2.5. Proposed BMS Block Diagrams

Figure 3 outlines the six-stage structure of the BMS designed for this study, focused on ensuring proper battery safety and handling.
(1)
Monitoring Stage:
  • Component: Lithium-ion (Li-ion) Cell
  • Function: Serves as the battery for the project.
  • Reason for Use: EV batteries operate at high voltages (600–800 V), which are unsuitable for laboratory settings, whereas the Li-ion cell operates within a safe voltage range (3–4 V), making it suitable for lab work.
(2)
Data Acquisition:
  • Component: Dedicated sensors
  • Function: Monitor and collect essential battery parameters required for estimating SOC (state of charge) and SOH (state of health).
(3)
Data Processing:
  • Component: SOC and SOH estimation algorithms, Arduino Uno
  • Function: Execute the estimation algorithms to calculate the SOC and SOH levels and facilitate communication between the algorithms and the hardware.
(4)
Data Transmission:
  • Component: IoT cloud platform (ThingSpeak)
  • Function: Transmit processed battery data through a Wi-Fi network for remote monitoring and data aggregation.
(5)
Data Display:
  • Component: User interface (UI), LED indicators
  • Function: Display battery data on devices like phones or PCs. LED indicators provide visual alerts: Red LED for overheating; Green LED for normal temperature.
(6)
Thermal Management:
  • Component: Smart cooling system
  • Function: Automatically activates when the battery temperature exceeds safe operational limits, maintaining the battery temperature within a safe range. The BMS is designed to maintain stable operations in real-world scenarios through its integrated thermal management system, which dynamically regulates battery temperature, and reinforced hardware to withstand environmental stresses, such as vibrations.
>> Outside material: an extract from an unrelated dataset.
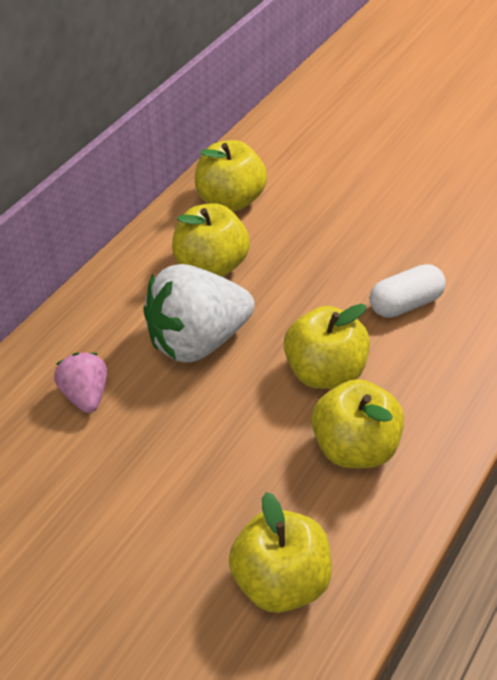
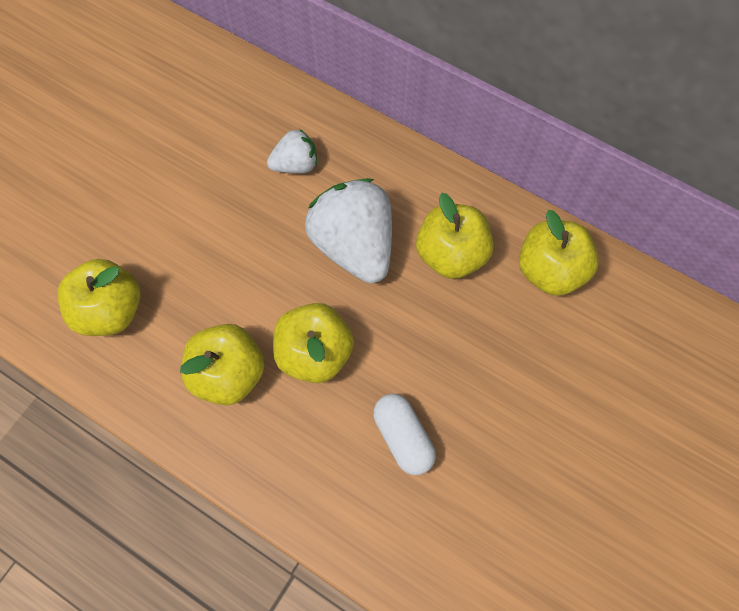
camera: 90 degrees right, 20 degrees up
(85, 395) = (295, 165): pink strawberry -> white strawberry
Adaptive SOC and SOH estimation algorithms further ensure consistent performance under variable charging conditions.
Figure 4 illustrates the block diagram of the SOC and SOH estimation method within the BMS. At the core is a battery model developed based on an ECM to represent typical Li-ion battery behaviour. The current profile provides input to the SOC estimation algorithm, guiding the expected charging and discharging cycles of the battery. Dedicated sensors are employed to monitor and measure the critical operating conditions of the battery, including cell current, voltage, and temperature. These sensor readings are essential inputs for the SOC estimator. Additionally, the SOC estimator requires initial conditions, such as the initial SOC and internal resistance (R0) of the battery, for accurate calibration and estimation of the SOC. The SOC estimation is performed using multiple algorithms, including CC, EKF, and UKF, each contributing to the accuracy of the estimated SOC. The SOH estimator uses the estimated SOC and internal resistance (R0) to calculate the SOH of the battery. Finally, the system outputs the real SOC, estimated SOC, SOH, and internal resistance (R0) to the end-user, providing comprehensive information on the battery’s current state.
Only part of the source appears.